Give again, exactly, every line of the entries below from the one that has "M1283 1 1095" to the last.

**Given entries**
>>

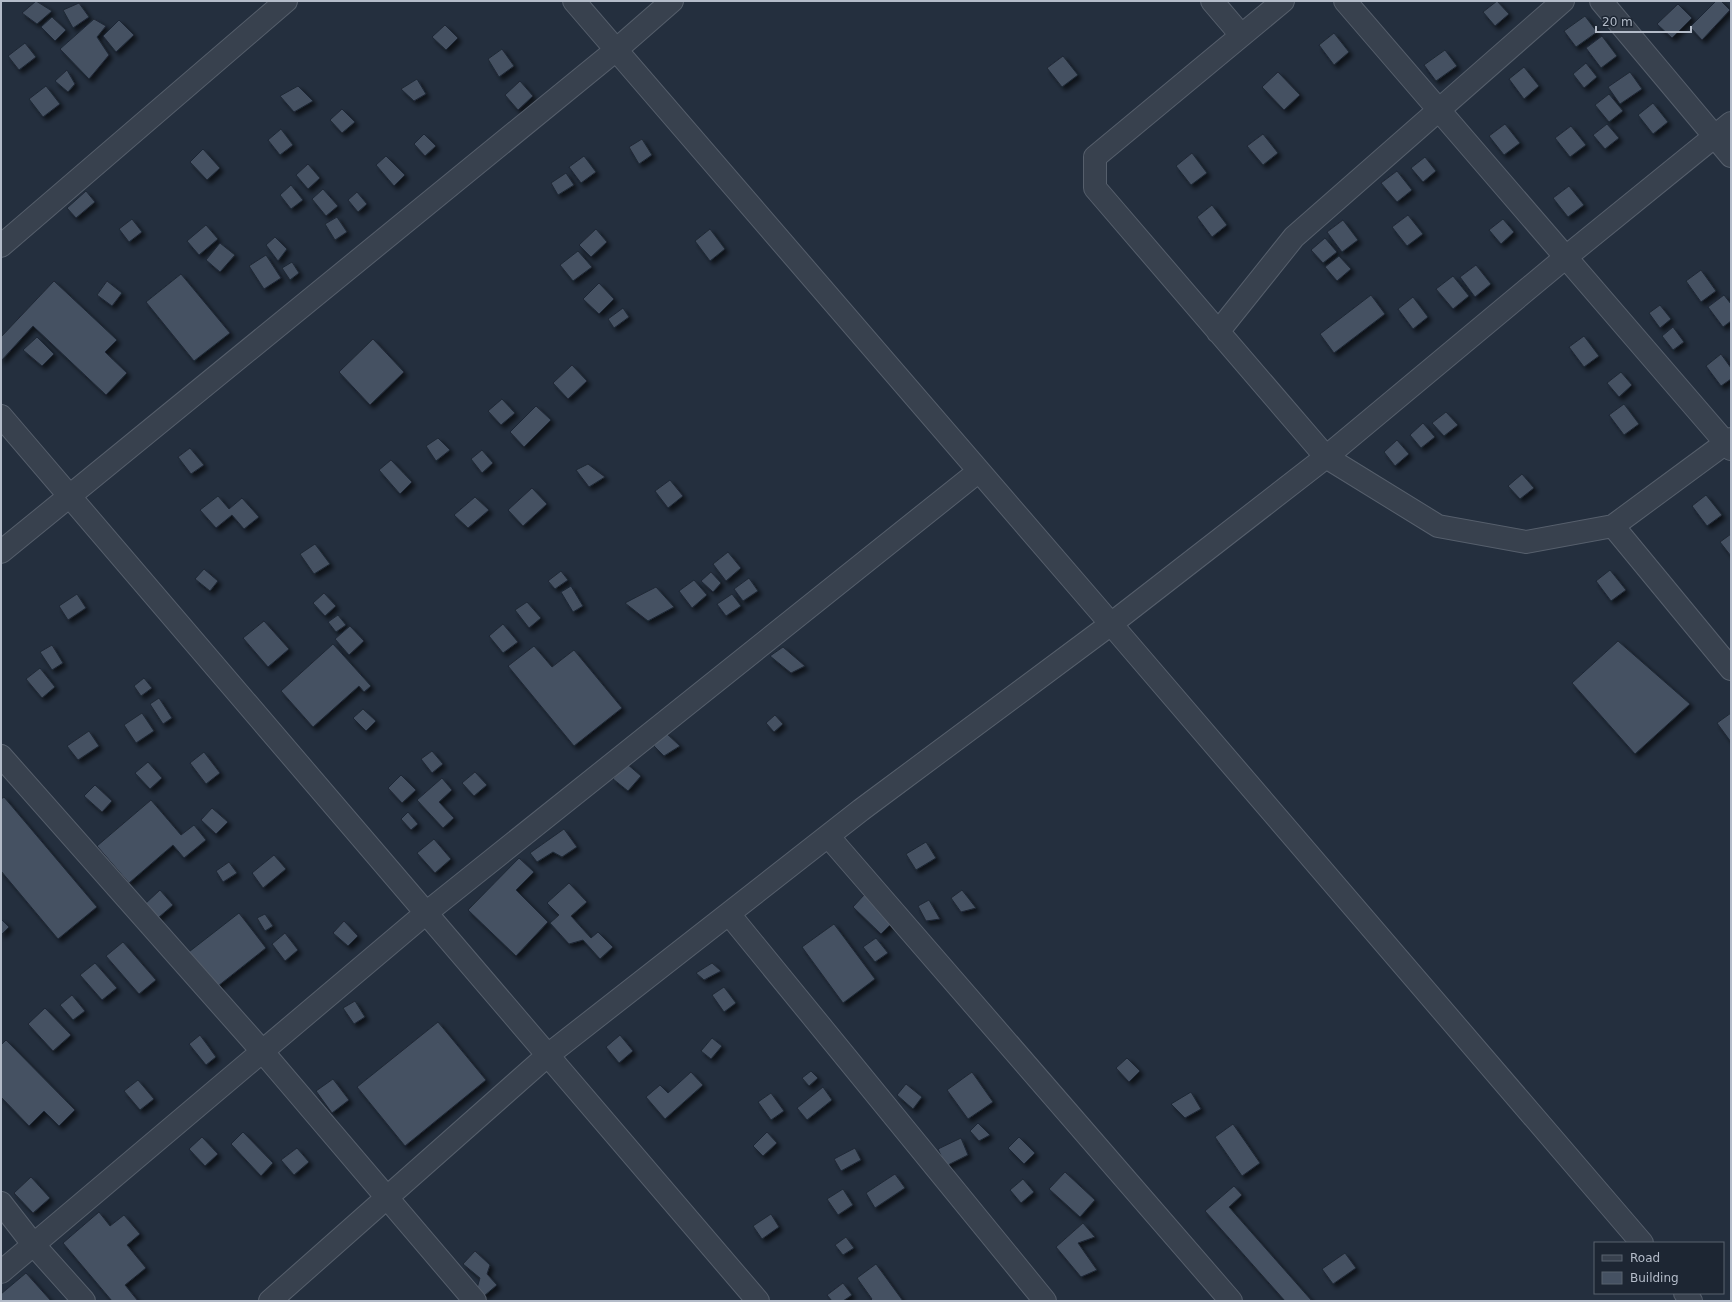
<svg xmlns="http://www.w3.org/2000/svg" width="1732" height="1302" viewBox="0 0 1732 1302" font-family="'DejaVu Sans',sans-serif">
<defs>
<filter id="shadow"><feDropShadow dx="3.5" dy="3.5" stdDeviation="2" flood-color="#0009"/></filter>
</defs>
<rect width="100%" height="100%" fill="#242f3e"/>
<path fill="#455162" stroke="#1f2835" filter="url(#shadow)" d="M36 1 52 11 37 24 22 13Z
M1497 1 1509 14 1495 26 1483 12Z
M1716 1H1721L1730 10 1702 40 1690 27Z
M79 3 89 17 73 28 63 10Z
M1678 4 1692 18 1672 38 1657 24Z
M1585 16 1597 32 1576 47 1564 31Z
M52 17 66 30 55 41 41 27Z
M94 19 106 26 97 37 109 55 89 79 60 49Z
M119 20 134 35 116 52 103 36Z
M445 25 458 38 446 50 432 37Z
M1334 33 1349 52 1334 65 1319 45Z
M1602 36 1617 56 1601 68 1586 48Z
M25 43 36 57 19 70 8 56Z
M502 49 514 66 499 77 488 59Z
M1445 50 1457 66 1436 81 1424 65Z
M1063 56 1078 75 1062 87 1047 68Z
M1586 63 1597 77 1584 88 1573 74Z
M1524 67 1539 86 1524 99 1509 79Z
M67 70 75 84 68 92 55 81Z
M1278 72 1300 95 1284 110 1262 87Z
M1630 72 1642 89 1620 104 1608 87Z
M417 79 426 94 414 101 401 89Z
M520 81 533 96 518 110 505 95Z
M46 86 60 104 43 117 29 99Z
M298 86 313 101 294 112 280 96Z
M1609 94 1623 111 1609 122 1595 105Z
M1653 103 1668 122 1653 134 1638 115Z
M342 109 355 122 342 133 330 120Z
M1505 124 1520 143 1504 155 1489 136Z
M1607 124 1619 138 1605 149 1593 135Z
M1571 126 1586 145 1570 157 1555 138Z
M281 129 293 145 280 155 268 140Z
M424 134 436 146 425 156 414 144Z
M1263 134 1278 153 1263 165 1247 146Z
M642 139 652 155 639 164 629 147Z
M203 149 220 168 207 180 190 162Z
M1192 153 1207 173 1191 185 1176 166Z
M386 156 405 175 394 186 376 165Z
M584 156 596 172 581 183 569 167Z
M1425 157 1436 171 1423 182 1411 168Z
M308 164 320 178 308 189 296 175Z
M1397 171 1412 190 1397 202 1381 183Z
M566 173 574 185 558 195 551 183Z
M291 185 303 200 291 209 280 195Z
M1569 186 1584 205 1568 217 1553 198Z
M323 189 338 206 326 216 312 199Z
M86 191 95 202 76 218 67 208Z
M357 192 367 204 358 212 348 200Z
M1212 205 1227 225 1212 237 1197 217Z
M1408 215 1423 234 1407 246 1392 227Z
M337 217 347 232 335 240 325 224Z
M132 219 142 232 129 242 119 229Z
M1503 219 1514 232 1501 244 1489 230Z
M1343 220 1358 240 1342 252 1327 232Z
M206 225 218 239 199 255 187 241Z
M596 229 607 242 591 257 579 245Z
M710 229 725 249 710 261 695 241Z
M275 237 287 249 278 261 266 245Z
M1325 238 1337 252 1323 263 1311 250Z
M220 243 235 255 220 272 206 260Z
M578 251 592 267 573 281 560 265Z
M266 255 281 278 264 289 249 266Z
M1339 256 1351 269 1337 281 1325 267Z
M292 262 299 273 290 280 282 268Z
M1476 265 1491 284 1475 297 1460 277Z
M1701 270 1716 291 1701 302 1686 281Z
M181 274 230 333 194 361 146 302Z
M1453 276 1469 296 1453 309 1436 289Z
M54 281 117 340 105 352 127 373 106 395 33 326 1 361V337Z
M107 281 122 293 112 306 97 295Z
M599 283 614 299 599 314 583 299Z
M1371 295 1385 314 1334 353 1320 334Z
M1724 295 1731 304V321L1723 327 1708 307Z
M1413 297 1428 317 1413 329 1398 309Z
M1660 305 1671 319 1660 328 1649 313Z
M623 308 629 317 614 328 608 319Z
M1673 327 1684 342 1673 350 1662 336Z
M1584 336 1599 356 1584 367 1569 347Z
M37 337 54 354 42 366 23 350Z
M373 339 404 372 370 405 339 372Z
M1721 354 1731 368V379L1721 386 1706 366Z
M572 365 587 381 568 399 553 383Z
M1621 372 1632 385 1619 397 1607 383Z
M502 399 515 413 501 425 488 411Z
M1624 404 1639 424 1624 435 1609 415Z
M536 406 551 420 524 447 510 432Z
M1446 412 1458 425 1444 436 1432 423Z
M1423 423 1435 437 1421 448 1410 435Z
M438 438 450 450 436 461 426 446Z
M1397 440 1409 454 1395 466 1384 452Z
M190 448 204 465 191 474 178 457Z
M482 450 493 463 482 473 471 459Z
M391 460 412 482 400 494 379 470Z
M588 464 605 477 589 487 576 470Z
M1522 474 1534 488 1520 499 1508 486Z
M670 480 683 496 668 508 655 491Z
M532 488 547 504 523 526 508 510Z
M1706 495 1722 515 1707 526 1692 506Z
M218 496 229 509 242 498 259 517 244 529 232 515 216 528 200 510Z
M475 497 489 510 468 528 454 515Z
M1731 534V556L1720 542Z
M315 544 330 564 314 574 300 554Z
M728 552 741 568 726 581 713 564Z
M204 569 218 581 210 591 195 579Z
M1610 570 1626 590 1611 601 1596 581Z
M561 571 568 580 555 589 548 581Z
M711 572 721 583 713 592 701 581Z
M749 578 758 591 743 601 734 589Z
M694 580 707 595 692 608 679 591Z
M571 586 583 606 573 612 561 592Z
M656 587 674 607 648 621 625 603Z
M324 593 336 606 325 616 313 603Z
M77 594 86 608 68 620 59 606Z
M732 594 741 606 726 616 717 604Z
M527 602 541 618 529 628 515 610Z
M338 615 346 625 336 632 328 622Z
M264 621 289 649 268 667 243 638Z
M503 624 518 642 503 653 489 636Z
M350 626 364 641 349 655 335 639Z
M1618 641 1690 704 1635 754 1572 683Z
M333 644 371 686 364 692 359 686 313 727 281 691Z
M52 645 63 663 52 670 40 652Z
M534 646 552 667 574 650 622 708 574 746 508 666Z
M783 647 805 666 791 673 770 656Z
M40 668 55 687 42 698 26 679Z
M144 678 152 688 141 696 134 686Z
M159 698 172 718 163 724 150 704Z
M363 709 376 721 366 731 353 718Z
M142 713 154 731 136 743 124 725Z
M1731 713V742L1717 723Z
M775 715 783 724 774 732 766 723Z
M89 731 99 746 78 760 67 746Z
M666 733 680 746 664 756 654 746Z
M432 751 443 764 432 773 421 759Z
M204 752 220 773 206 784 190 763Z
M148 762 162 778 150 789 135 773Z
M626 763 641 776 628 791 613 779Z
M475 772 487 785 474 796 462 783Z
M401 775 416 790 402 803 388 788Z
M442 778 452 790 439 802 454 818 443 828 417 800Z
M95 785 112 801 102 812 84 796Z
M4 797 97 907 58 939 1 871V799Z
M151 800 181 835 194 825 206 840 184 858 173 845 129 883 97 846Z
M212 808 228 822 216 834 201 820Z
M408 812 418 824 411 830 401 819Z
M564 829 577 847 562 857 553 852 537 862 530 853Z
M434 839 451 859 435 873 417 853Z
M926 842 936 858 916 870 906 854Z
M274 855 286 869 263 888 252 873Z
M519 858 534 872 516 890 548 922 516 956 468 910Z
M229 862 237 873 223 882 216 871Z
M569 883 587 902 571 916 591 938 598 932 613 947 600 959 583 940 569 944 550 923 559 915 547 903Z
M160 890 173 905 158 918 145 904Z
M962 890 976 908 961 912 951 898Z
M864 895 892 923 881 934 853 907Z
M929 900 940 919 926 921 918 906Z
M239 913 266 948 213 990 185 955Z
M265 914 273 926 265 931 257 918Z
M1 919 9 927 1 935Z
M344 921 358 936 348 946 333 933Z
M834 924 875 979 843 1003 802 947Z
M285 933 298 950 285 961 272 944Z
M876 938 888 953 875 962 863 947Z
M123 942 156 980 139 994 106 956Z
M95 963 117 988 102 1000 80 975Z
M712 963 721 971 704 980 696 973Z
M724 987 736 1003 724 1012 712 995Z
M72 995 85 1011 73 1020 60 1005Z
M355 1001 365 1017 354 1024 343 1008Z
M45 1008 71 1035 53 1051 28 1024Z
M438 1022 486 1080 405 1146 357 1087Z
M200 1035 216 1057 206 1065 189 1044Z
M620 1035 633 1051 619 1063 606 1047Z
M712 1038 722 1046 711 1059 701 1051Z
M6 1040 75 1110 59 1126 44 1111 29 1126 1 1097V1045Z
M1127 1058 1140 1071 1129 1082 1116 1068Z
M811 1071 818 1078 809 1086 802 1078Z
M691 1072 703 1085 665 1119 646 1097 660 1085 668 1093Z
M972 1072 993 1102 968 1119 947 1090Z
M333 1079 349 1100 332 1113 316 1091Z
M138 1080 154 1099 140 1110 124 1091Z
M906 1084 922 1097 913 1109 897 1095Z
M823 1087 832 1100 807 1120 797 1108Z
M1191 1092 1201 1109 1185 1118 1171 1104Z
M771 1093 784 1111 771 1120 758 1102Z
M978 1123 990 1135 979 1141 970 1131Z
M1233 1124 1260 1163 1242 1176 1215 1137Z
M243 1132 273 1163 261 1176 231 1144Z
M767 1132 777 1143 763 1156 753 1146Z
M202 1137 218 1154 205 1166 189 1149Z
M1019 1137 1035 1153 1024 1164 1008 1148Z
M961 1138 968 1155 946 1166 938 1149Z
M297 1148 309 1162 294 1175 281 1160Z
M855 1148 861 1160 841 1171 834 1159Z
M1065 1172 1095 1200 1080 1217 1049 1189Z
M895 1174 905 1188 875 1208 866 1193Z
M31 1177 50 1198 33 1213 14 1193Z
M1023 1179 1034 1192 1021 1203 1010 1190Z
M1234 1186 1242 1195 1229 1207 1312 1301H1285L1205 1211Z
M843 1189 853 1205 838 1215 827 1199Z
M99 1212 110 1226 124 1215 140 1234 127 1245 146 1268 125 1285 138 1301H112L63 1243Z
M771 1214 779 1227 762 1239 753 1226Z
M1083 1223 1095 1237 1078 1243 1097 1270 1081 1277 1056 1247Z
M846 1237 854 1248 843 1255 835 1245Z
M475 1251 490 1265 487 1274 497 1285 484 1296 477 1288 480 1278 463 1264Z
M1345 1253 1356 1268 1333 1284 1322 1269Z
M876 1264 903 1301H870L872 1299 857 1278Z
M26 1273 51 1301H1V1294Z
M843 1283 852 1295 843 1301H832L827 1295Z"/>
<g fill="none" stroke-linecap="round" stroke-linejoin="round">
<defs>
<path id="minor" d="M574 1 1111 624 1642 1243
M1212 1 1241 35
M1283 1 1095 157V188L1326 457 1438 526 1526 542 1613 526 1731 439
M1345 1 1731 449
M1601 1 1731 156
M1 246 286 1
M1218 332 1294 237 1563 1
M1 416 758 1301
M1613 526 1731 669
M1 552 616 50 672 1
M1 756 262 1051 475 1301
M828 836 1231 1301
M729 914 1045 1301
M1 1203 33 1244 84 1301
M1 1272 426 913 979 471
M1685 1293 1691 1301
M270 1301 548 1055 861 810 1111 624 1326 457 1566 257 1731 123"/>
</defs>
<use href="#minor" stroke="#565f6c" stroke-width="24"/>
<use href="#minor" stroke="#38414e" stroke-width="22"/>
</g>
<rect width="1732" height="1302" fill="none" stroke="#b4bcc9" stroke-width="4"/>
<rect x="1594" y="1242" width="130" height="52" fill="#1d2633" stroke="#59626f"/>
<rect x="1602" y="1255" width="20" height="6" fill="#38414e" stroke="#59626f"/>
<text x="1630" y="1262" font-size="12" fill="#b4bcc9">Road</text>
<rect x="1602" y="1272" width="20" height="12" fill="#455162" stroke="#59626f"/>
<text x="1630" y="1282" font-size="12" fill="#b4bcc9">Building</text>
<path d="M1596 26v6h95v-6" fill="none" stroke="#b4bcc9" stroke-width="2"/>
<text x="1602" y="26" font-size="12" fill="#b4bcc9" stroke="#1d2633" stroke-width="3" paint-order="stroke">20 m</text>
</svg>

<<

**Solution below**
M1283 1 1095 157V188L1326 457 1438 526 1526 542 1613 526 1731 439
M1345 1 1731 449
M1601 1 1731 156
M1 246 286 1
M1218 332 1294 237 1563 1
M1 416 758 1301
M1613 526 1731 669
M1 552 616 50 672 1
M1 756 262 1051 475 1301
M828 836 1231 1301
M729 914 1045 1301
M1 1203 33 1244 84 1301
M1 1272 426 913 979 471
M1685 1293 1691 1301
M270 1301 548 1055 861 810 1111 624 1326 457 1566 257 1731 123"/>
</defs>
<use href="#minor" stroke="#565f6c" stroke-width="24"/>
<use href="#minor" stroke="#38414e" stroke-width="22"/>
</g>
<rect width="1732" height="1302" fill="none" stroke="#b4bcc9" stroke-width="4"/>
<rect x="1594" y="1242" width="130" height="52" fill="#1d2633" stroke="#59626f"/>
<rect x="1602" y="1255" width="20" height="6" fill="#38414e" stroke="#59626f"/>
<text x="1630" y="1262" font-size="12" fill="#b4bcc9">Road</text>
<rect x="1602" y="1272" width="20" height="12" fill="#455162" stroke="#59626f"/>
<text x="1630" y="1282" font-size="12" fill="#b4bcc9">Building</text>
<path d="M1596 26v6h95v-6" fill="none" stroke="#b4bcc9" stroke-width="2"/>
<text x="1602" y="26" font-size="12" fill="#b4bcc9" stroke="#1d2633" stroke-width="3" paint-order="stroke">20 m</text>
</svg>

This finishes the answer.